Secondly, praying in Jesus’ name means to come before God by the invitation, command, and promise of Jesus, the beloved Son of God. We can step before our heavenly Father in prayer, confident that He will hear us and help us, because we have been given this privilege and invitation by Jesus Himself. And He has also told us what to pray for—for all the things included in the seven petitions of the Lord’s Prayer. For our Father’s name to be hallowed or made holy among us, in our doctrine and in our lives. For our Father’s kingdom to come, to us and others. For our Father’s will to be done among us and for every other will to be put down. For our Father to give us our daily bread, everything we need for today. For our Father to forgive us our trespasses as we forgive those who trespass against us. For our Father not to lead us into temptation, but to deliver us from every evil. To pray at Jesus’ invitation, according to the pattern Jesus taught us, is to pray in Jesus’ name.

That pattern includes, by the way, the whole pattern of prayer taught throughout the Bible, in the Psalms, in the prophets, and in the rest of the New Testament, so take note of that in all your reading of Scripture. Take note in what you read of how and for whom it teaches you to pray. Pray for one another, James writes. So today, on Mother’s Day, we’ll say a special prayer for mothers. Paul writes to Timothy, Let prayers be made for all men, for kings and all who are in authority, that we may lead a quiet and peaceable life in all godliness and reverence.
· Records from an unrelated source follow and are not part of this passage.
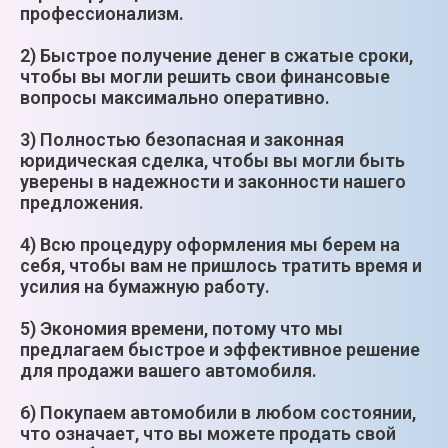
профессионализм.
2) Быстрое получение денег в сжатые сроки,
чтобы вы могли решить свои финансовые
вопросы максимально оперативно.
3) Полностью безопасная и законная
юридическая сделка, чтобы вы могли быть
уверены в надежности и законности нашего
предложения.
4) Всю процедуру оформления мы берем на
себя, чтобы вам не пришлось тратить время и
усилия на бумажную работу.
5) Экономия времени, потому что мы
предлагаем быстрое и эффективное решение
для продажи вашего автомобиля.
6) Покупаем автомобили в любом состоянии,
что означает, что вы можете продать свой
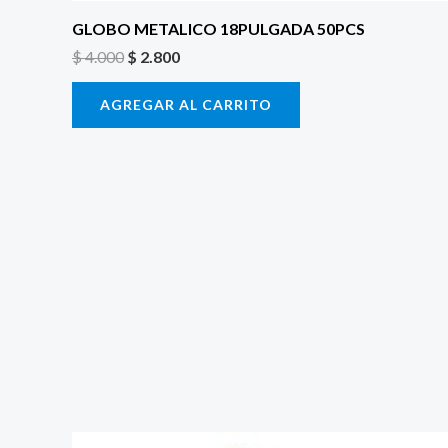
GLOBO METALICO 18PULGADA 50PCS
$
4.000
$
2.800
AGREGAR AL CARRITO
El
El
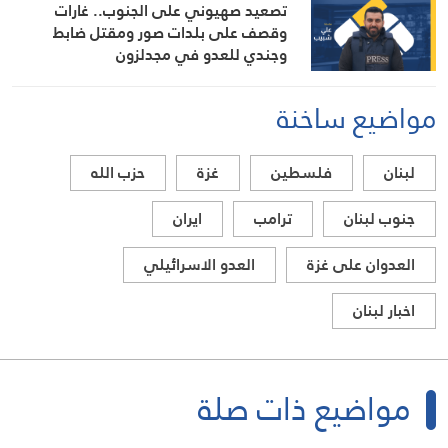
تصعيد صهيوني على الجنوب.. غارات
وقصف على بلدات صور ومقتل ضابط
وجندي للعدو في مجدلزون
مواضيع ساخنة
لبنان
فلسطين
غزة
حزب الله
جنوب لبنان
ترامب
ايران
العدوان على غزة
العدو الاسرائيلي
اخبار لبنان
مواضيع ذات صلة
So, although we won’t “come together as a nation” to pray, we Christians will pray for our nation and for our leaders, as we always do. We’ll pray for all men in their various needs, for unbelievers, for Christians who are still our brothers and sisters in Christ, although they may still unknowingly be deceived by some false doctrine, and we’ll also pray for one another and for all the Christians who confess the faith together with us as one.

Finally, to pray in Jesus’ name is to expect your dear Father to hear and help you, because He loves you for loving Jesus. As the Lord says in the Gospel, the Father himself loves you, because you have loved me and have believed that I came forth from God. The word here for “love” is not the “God so loved the world” love, the love that covers everyone equally and seeks the best of the other, regardless of who he is or what she’s done. Rather, it’s the love of friendship, the love of liking something about someone else, the love of having something in common. In this case, the thing that we Christians and God the Father have in common is a love for Jesus, that we love Him for who He is and for what He has done. God the Father thinks very highly of people for that, even though it was God the Father Himself who drew us to Jesus through His Word and Spirit in the first place, who brought us to know and to love Jesus. And here Jesus is, telling us that the Father loves us because of that very love for which the Father, Son, and Holy Spirit are responsible. To pray in Jesus’ name is to love Jesus and to know that we’re loved and that our prayers are favorable to God the Father for it.

So, you see, Christians don’t need a proclamation from congress or from a president to turn us to prayer. Nor do we dare pretend that all those prayers that are not offered in Jesus’ name are anything but hateful to God. We have been given a great gift, to know the true God and to be invited to bring our prayers and requests before Him. Use that gift, and trust in the Giver always to be eager to hear and to help, in Jesus’ name. Amen.